§ Given data:
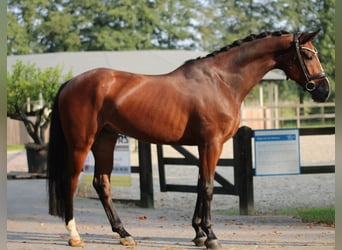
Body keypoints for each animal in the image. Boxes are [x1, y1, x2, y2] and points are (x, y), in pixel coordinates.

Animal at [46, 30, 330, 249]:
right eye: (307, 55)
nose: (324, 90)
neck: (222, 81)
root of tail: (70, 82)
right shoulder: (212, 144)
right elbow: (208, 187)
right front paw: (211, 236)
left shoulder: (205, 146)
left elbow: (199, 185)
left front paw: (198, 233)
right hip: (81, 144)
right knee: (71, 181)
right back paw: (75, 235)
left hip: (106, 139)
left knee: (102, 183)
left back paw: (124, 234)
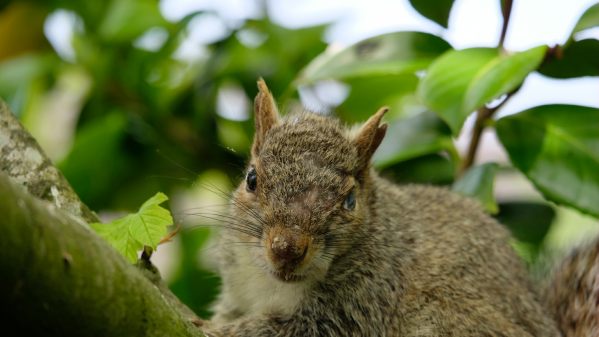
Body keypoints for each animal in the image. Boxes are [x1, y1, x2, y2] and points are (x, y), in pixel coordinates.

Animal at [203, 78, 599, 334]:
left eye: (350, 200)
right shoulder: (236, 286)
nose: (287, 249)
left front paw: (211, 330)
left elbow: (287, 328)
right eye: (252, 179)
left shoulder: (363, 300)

---

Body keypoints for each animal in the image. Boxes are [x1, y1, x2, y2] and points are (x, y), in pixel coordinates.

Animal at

* * *

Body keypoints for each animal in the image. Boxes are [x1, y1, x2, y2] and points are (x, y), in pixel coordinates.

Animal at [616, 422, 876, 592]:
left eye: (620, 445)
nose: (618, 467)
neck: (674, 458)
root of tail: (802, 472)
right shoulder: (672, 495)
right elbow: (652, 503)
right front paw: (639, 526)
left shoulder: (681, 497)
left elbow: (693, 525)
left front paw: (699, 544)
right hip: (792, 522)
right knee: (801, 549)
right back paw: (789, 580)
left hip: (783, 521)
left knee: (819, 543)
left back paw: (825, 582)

§ Problem to solve:
Write out each line above with the word "elbow".

§ Response area:
right elbow: (208, 187)
left elbow: (199, 185)
left elbow: (287, 328)
right elbow: (652, 503)
left elbow: (693, 525)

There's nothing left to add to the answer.